BEGIN Input data
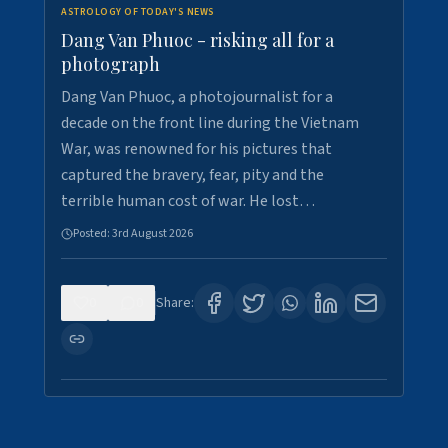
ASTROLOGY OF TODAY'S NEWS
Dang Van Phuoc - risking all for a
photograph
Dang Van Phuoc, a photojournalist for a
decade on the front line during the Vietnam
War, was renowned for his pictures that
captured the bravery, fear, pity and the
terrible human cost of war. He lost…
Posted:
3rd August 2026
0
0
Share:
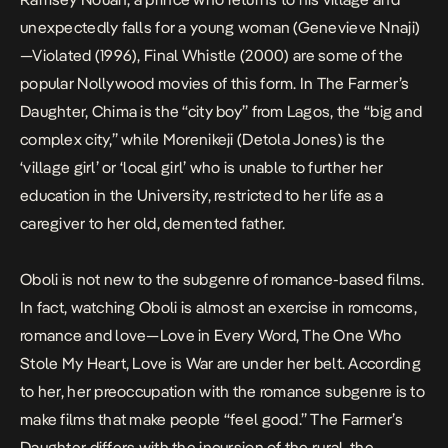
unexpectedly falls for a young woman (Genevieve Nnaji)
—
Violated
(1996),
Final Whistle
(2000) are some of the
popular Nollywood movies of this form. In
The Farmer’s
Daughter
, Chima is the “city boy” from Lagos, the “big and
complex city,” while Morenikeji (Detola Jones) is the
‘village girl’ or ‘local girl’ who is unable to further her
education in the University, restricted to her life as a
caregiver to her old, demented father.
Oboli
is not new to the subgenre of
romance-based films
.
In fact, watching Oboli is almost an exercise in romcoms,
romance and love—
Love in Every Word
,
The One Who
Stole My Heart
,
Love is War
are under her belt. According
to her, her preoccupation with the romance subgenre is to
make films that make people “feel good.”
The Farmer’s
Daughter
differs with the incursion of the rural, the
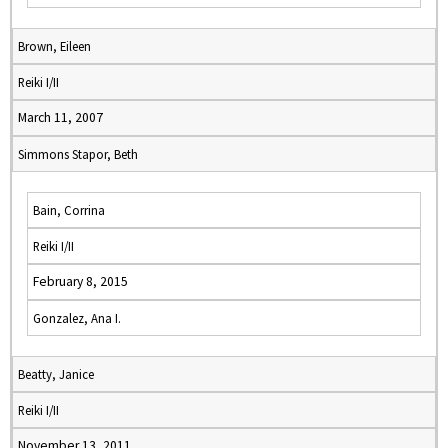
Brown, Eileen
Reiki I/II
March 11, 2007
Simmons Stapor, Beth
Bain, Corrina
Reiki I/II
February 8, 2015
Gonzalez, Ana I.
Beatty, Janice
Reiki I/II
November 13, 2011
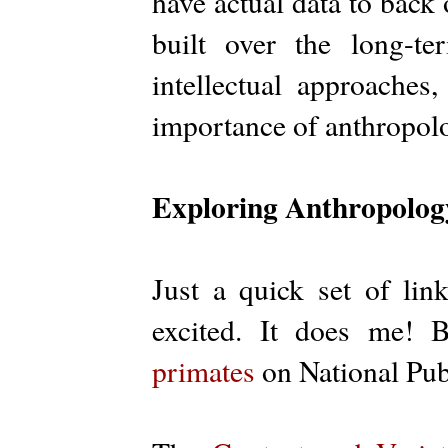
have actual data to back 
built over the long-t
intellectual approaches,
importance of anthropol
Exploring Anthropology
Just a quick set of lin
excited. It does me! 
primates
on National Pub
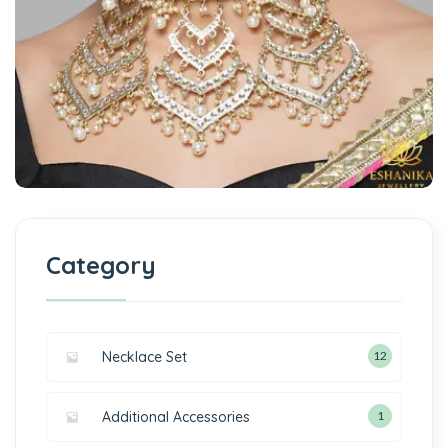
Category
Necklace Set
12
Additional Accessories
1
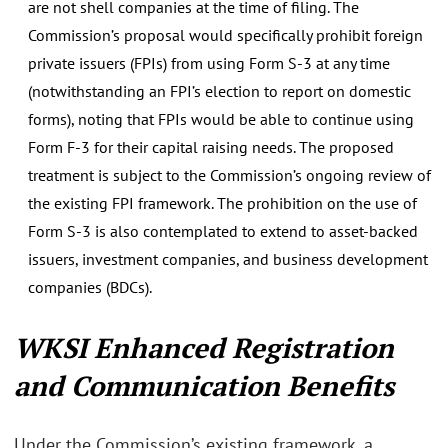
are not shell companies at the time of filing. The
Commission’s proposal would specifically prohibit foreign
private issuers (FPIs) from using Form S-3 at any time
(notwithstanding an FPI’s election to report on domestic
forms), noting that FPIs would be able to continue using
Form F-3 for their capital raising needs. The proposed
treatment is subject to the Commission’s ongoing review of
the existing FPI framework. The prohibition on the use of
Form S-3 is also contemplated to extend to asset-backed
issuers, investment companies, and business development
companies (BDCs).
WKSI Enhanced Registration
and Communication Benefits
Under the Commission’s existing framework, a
END Input data
Work task →
Reproduce every line of the rows above verbatim, leaving out the picture markers.

Written solution →
ASTROLOGY OF TODAY'S NEWS
Dang Van Phuoc - risking all for a
photograph
Dang Van Phuoc, a photojournalist for a
decade on the front line during the Vietnam
War, was renowned for his pictures that
captured the bravery, fear, pity and the
terrible human cost of war. He lost…
Posted:
3rd August 2026
0
0
Share:
unexpectedly falls for a young woman (Genevieve Nnaji)
—
Violated
(1996),
Final Whistle
(2000) are some of the
popular Nollywood movies of this form. In
The Farmer’s
Daughter
, Chima is the “city boy” from Lagos, the “big and
complex city,” while Morenikeji (Detola Jones) is the
‘village girl’ or ‘local girl’ who is unable to further her
education in the University, restricted to her life as a
caregiver to her old, demented father.
Oboli
is not new to the subgenre of
romance-based films
.
In fact, watching Oboli is almost an exercise in romcoms,
romance and love—
Love in Every Word
,
The One Who
Stole My Heart
,
Love is War
are under her belt. According
to her, her preoccupation with the romance subgenre is to
make films that make people “feel good.”
The Farmer’s
Daughter
differs with the incursion of the rural, the
Brown, Eileen
Reiki I/II
March 11, 2007
Simmons Stapor, Beth
Bain, Corrina
Reiki I/II
February 8, 2015
Gonzalez, Ana I.
Beatty, Janice
Reiki I/II
November 13, 2011
have actual data to back 
built over the long-t
intellectual approaches,
importance of anthropol
Exploring Anthropology
Just a quick set of lin
excited. It does me! 
primates
on National Pub
Category
Necklace Set
12
Additional Accessories
1
are not shell companies at the time of filing. The
Commission’s proposal would specifically prohibit foreign
private issuers (FPIs) from using Form S-3 at any time
(notwithstanding an FPI’s election to report on domestic
forms), noting that FPIs would be able to continue using
Form F-3 for their capital raising needs. The proposed
treatment is subject to the Commission’s ongoing review of
the existing FPI framework. The prohibition on the use of
Form S-3 is also contemplated to extend to asset-backed
issuers, investment companies, and business development
companies (BDCs).
WKSI Enhanced Registration
and Communication Benefits
Under the Commission’s existing framework, a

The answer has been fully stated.